Emory King, Deceased
[1998 Interview] “I’ve been here 44 years. I got shipwrecked on the Great Belize reef in 1953 and I’ve been here ever since.”
And King always said that’s how his story fits in with the Belize story.
“Belize, the land of the reluctant immigrant. Nobody ever came here willingly but once they got here they never left willingly either. They stayed and stayed. When you stop and think about it, the pirates, the slaves, the Garifuna, the Mestizos – nobody came here because they wanted to but once they were here, hallelujah – they have found paradise.”
More than paradise and he also found a place in history.

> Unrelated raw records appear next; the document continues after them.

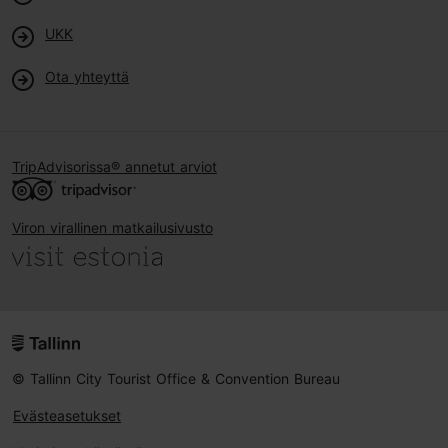
UKK
Ota yhteyttä
TripAdvisorissa® annetut arviot
Viron virallinen matkailusivusto
© Tallinn City Tourist Office & Convention Bureau
Evästeasetukset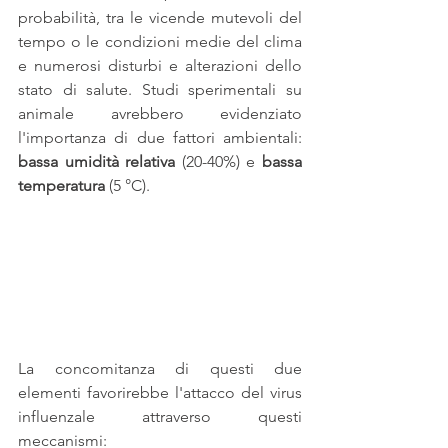
probabilità, tra le vicende mutevoli del 
tempo o le condizioni medie del clima 
e numerosi disturbi e alterazioni dello 
stato di salute. Studi sperimentali su 
animale avrebbero evidenziato 
l'importanza di due fattori ambientali: 
bassa umidità relativa
 (20-40%) e 
bassa 
temperatura
 (5 °C).
La concomitanza di questi due 
elementi favorirebbe l'attacco del virus 
influenzale attraverso questi 
meccanismi: 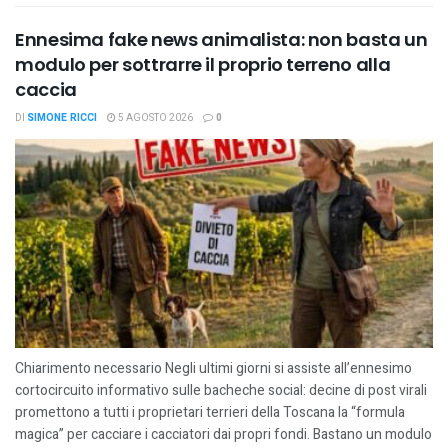
Ennesima fake news animalista: non basta un
modulo per sottrarre il proprio terreno alla
caccia
DI
SIMONE RICCI
5 AGOSTO 2026
0
Chiarimento necessario Negli ultimi giorni si assiste all’ennesimo
cortocircuito informativo sulle bacheche social: decine di post virali
promettono a tutti i proprietari terrieri della Toscana la “formula
magica” per cacciare i cacciatori dai propri fondi. Bastano un modulo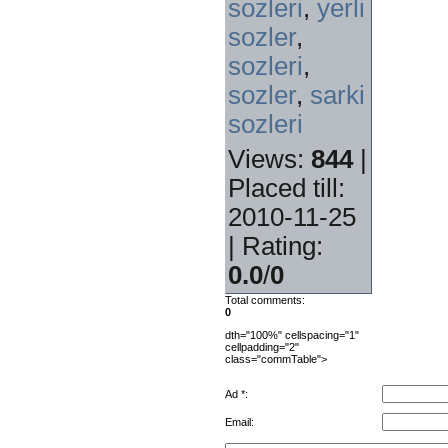
sozleri
,
yerli
sozler
,
sozleri
,
sozler
,
sarki
sozleri
Views
:
844
|
Placed till
:
2010-11-25
|
Rating
:
0.0
/
0
Total comments
:
0
dth="100%" cellspacing="1"
cellpadding="2"
class="commTable">
Ad *:
Email: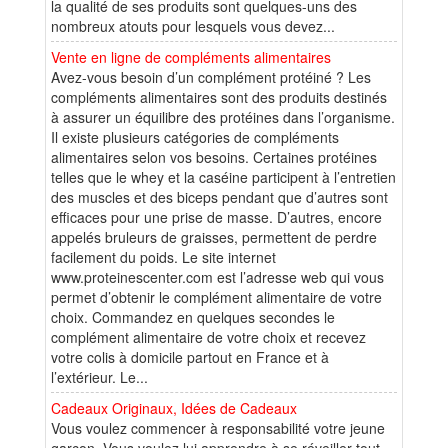
la qualité de ses produits sont quelques-uns des
nombreux atouts pour lesquels vous devez...
Vente en ligne de compléments alimentaires
Avez-vous besoin d’un complément protéiné ? Les
compléments alimentaires sont des produits destinés
à assurer un équilibre des protéines dans l’organisme.
Il existe plusieurs catégories de compléments
alimentaires selon vos besoins. Certaines protéines
telles que le whey et la caséine participent à l’entretien
des muscles et des biceps pendant que d’autres sont
efficaces pour une prise de masse. D’autres, encore
appelés bruleurs de graisses, permettent de perdre
facilement du poids. Le site internet
www.proteinescenter.com est l’adresse web qui vous
permet d’obtenir le complément alimentaire de votre
choix. Commandez en quelques secondes le
complément alimentaire de votre choix et recevez
votre colis à domicile partout en France et à
l’extérieur. Le...
Cadeaux Originaux, Idées de Cadeaux
Vous voulez commencer à responsabilité votre jeune
garçon. Vous voulez lui apprendre à se réveiller tout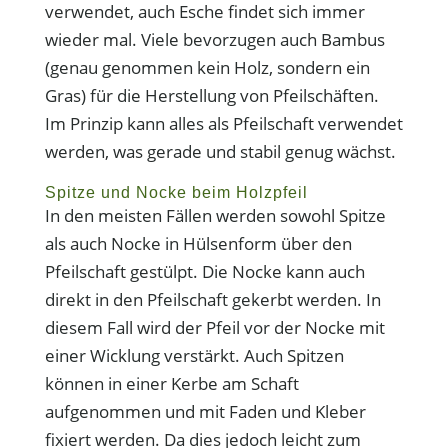
verwendet, auch Esche findet sich immer
wieder mal. Viele bevorzugen auch Bambus
(genau genommen kein Holz, sondern ein
Gras) für die Herstellung von Pfeilschäften.
Im Prinzip kann alles als Pfeilschaft verwendet
werden, was gerade und stabil genug wächst.
Spitze und Nocke beim Holzpfeil
In den meisten Fällen werden sowohl Spitze
als auch Nocke in Hülsenform über den
Pfeilschaft gestülpt. Die Nocke kann auch
direkt in den Pfeilschaft gekerbt werden. In
diesem Fall wird der Pfeil vor der Nocke mit
einer Wicklung verstärkt. Auch Spitzen
können in einer Kerbe am Schaft
aufgenommen und mit Faden und Kleber
fixiert werden. Da dies jedoch leicht zum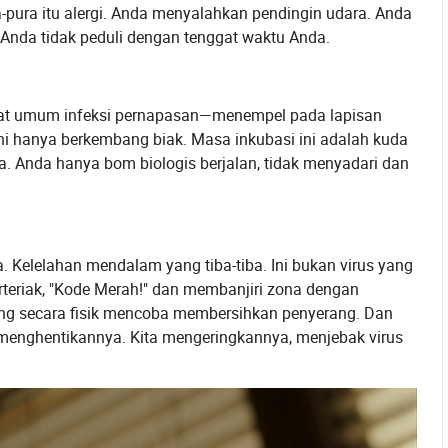
pura itu alergi. Anda menyalahkan pendingin udara. Anda
Anda tidak peduli dengan tenggat waktu Anda.
ahat umum infeksi pernapasan—menempel pada lapisan
ni hanya berkembang biak. Masa inkubasi ini adalah kuda
a. Anda hanya bom biologis berjalan, tidak menyadari dan
. Kelelahan mendalam yang tiba-tiba. Ini bukan virus yang
teriak, "Kode Merah!" dan membanjiri zona dengan
yang secara fisik mencoba membersihkan penyerang. Dan
menghentikannya. Kita mengeringkannya, menjebak virus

Yasser Musa, NICH President
“In terms of history he is known to have brought the Mennonites, negotiated the bringing of the Mennonites to Belize, he was a founding member of the Belize Historical Society, he was the film commissioner, he brought many films, documentaries to Belize, and in many instances that creased a lot of employment and opportunities, and an important thing that Emory did for many years was the Tribute to Belizean Patriots. In terms of media, he had a great impact. I know in 1980 along with Net Vasquez, the owner of Tropical Vision, they brought the first satellite dish to Belize, and of course the rest is history in terms of that being a major signpost to the opening up of global culture.”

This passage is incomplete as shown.